The task: Where does the word "OpenLDAP" show up in the records? Copy every line that holds it.

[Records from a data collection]

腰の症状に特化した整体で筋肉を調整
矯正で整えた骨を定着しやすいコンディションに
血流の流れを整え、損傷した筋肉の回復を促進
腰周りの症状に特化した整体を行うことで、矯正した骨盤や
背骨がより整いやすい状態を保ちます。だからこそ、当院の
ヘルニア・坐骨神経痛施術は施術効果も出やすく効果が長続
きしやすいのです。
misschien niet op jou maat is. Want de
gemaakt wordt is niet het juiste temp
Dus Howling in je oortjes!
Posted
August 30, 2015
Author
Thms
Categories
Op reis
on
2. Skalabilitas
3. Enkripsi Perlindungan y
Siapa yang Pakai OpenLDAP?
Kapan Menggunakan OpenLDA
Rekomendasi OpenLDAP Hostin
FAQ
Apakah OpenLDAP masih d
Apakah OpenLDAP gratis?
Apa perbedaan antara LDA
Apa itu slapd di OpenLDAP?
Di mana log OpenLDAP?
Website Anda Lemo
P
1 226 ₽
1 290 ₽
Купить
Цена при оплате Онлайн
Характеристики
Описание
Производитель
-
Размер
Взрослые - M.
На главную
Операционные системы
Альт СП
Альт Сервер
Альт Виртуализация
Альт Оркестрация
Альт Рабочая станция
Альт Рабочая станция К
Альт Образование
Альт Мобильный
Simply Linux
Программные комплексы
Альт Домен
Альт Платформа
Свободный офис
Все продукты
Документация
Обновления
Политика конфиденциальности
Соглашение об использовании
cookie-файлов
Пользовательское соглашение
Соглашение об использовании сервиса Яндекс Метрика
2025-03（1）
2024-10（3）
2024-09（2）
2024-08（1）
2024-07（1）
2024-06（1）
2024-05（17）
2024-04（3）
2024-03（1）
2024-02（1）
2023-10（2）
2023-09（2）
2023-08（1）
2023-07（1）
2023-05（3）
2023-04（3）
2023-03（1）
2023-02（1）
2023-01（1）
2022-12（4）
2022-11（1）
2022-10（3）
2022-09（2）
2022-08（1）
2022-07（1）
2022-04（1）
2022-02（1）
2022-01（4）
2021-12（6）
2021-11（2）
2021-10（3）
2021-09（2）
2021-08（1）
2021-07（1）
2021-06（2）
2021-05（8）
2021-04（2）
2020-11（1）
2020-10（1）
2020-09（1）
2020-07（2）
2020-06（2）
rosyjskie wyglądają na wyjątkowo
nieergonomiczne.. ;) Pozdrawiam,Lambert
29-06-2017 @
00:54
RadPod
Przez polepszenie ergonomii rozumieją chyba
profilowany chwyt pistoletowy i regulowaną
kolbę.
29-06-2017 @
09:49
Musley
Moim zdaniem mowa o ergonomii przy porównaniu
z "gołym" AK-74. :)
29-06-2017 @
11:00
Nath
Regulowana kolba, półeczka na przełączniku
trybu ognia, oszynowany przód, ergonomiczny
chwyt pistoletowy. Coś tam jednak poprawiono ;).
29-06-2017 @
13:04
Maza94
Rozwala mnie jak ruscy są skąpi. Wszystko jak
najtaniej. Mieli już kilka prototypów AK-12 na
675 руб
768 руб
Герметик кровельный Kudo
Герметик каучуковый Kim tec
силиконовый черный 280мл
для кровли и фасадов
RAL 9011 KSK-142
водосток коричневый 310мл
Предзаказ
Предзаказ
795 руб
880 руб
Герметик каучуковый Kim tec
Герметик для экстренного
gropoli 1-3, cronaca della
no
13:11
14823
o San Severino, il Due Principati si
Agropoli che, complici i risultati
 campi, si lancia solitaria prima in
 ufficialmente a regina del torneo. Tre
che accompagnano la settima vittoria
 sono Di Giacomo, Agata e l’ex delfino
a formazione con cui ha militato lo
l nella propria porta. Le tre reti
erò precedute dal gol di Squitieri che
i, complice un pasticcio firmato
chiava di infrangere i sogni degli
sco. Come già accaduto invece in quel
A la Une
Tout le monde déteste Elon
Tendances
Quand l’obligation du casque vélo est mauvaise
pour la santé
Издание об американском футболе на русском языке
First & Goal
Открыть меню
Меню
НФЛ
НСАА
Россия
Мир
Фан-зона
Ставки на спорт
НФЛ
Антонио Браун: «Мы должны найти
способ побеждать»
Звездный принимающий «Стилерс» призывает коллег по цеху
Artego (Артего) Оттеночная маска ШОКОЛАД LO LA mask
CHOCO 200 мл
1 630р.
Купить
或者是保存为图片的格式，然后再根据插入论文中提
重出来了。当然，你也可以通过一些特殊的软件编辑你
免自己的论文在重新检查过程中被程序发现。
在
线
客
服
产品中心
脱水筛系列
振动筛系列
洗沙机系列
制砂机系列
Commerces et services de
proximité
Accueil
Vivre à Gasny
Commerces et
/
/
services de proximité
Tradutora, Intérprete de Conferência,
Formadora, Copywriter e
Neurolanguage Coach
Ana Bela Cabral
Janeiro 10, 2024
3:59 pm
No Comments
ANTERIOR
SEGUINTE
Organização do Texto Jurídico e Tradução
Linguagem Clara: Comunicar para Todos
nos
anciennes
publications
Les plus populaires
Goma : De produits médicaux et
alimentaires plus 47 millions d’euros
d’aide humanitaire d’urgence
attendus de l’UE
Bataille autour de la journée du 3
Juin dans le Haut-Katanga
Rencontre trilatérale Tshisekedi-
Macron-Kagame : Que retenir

Output for this exercise:
Siapa yang Pakai OpenLDAP?
Rekomendasi OpenLDAP Hostin
Apakah OpenLDAP masih d
Apakah OpenLDAP gratis?
Apa itu slapd di OpenLDAP?
Di mana log OpenLDAP?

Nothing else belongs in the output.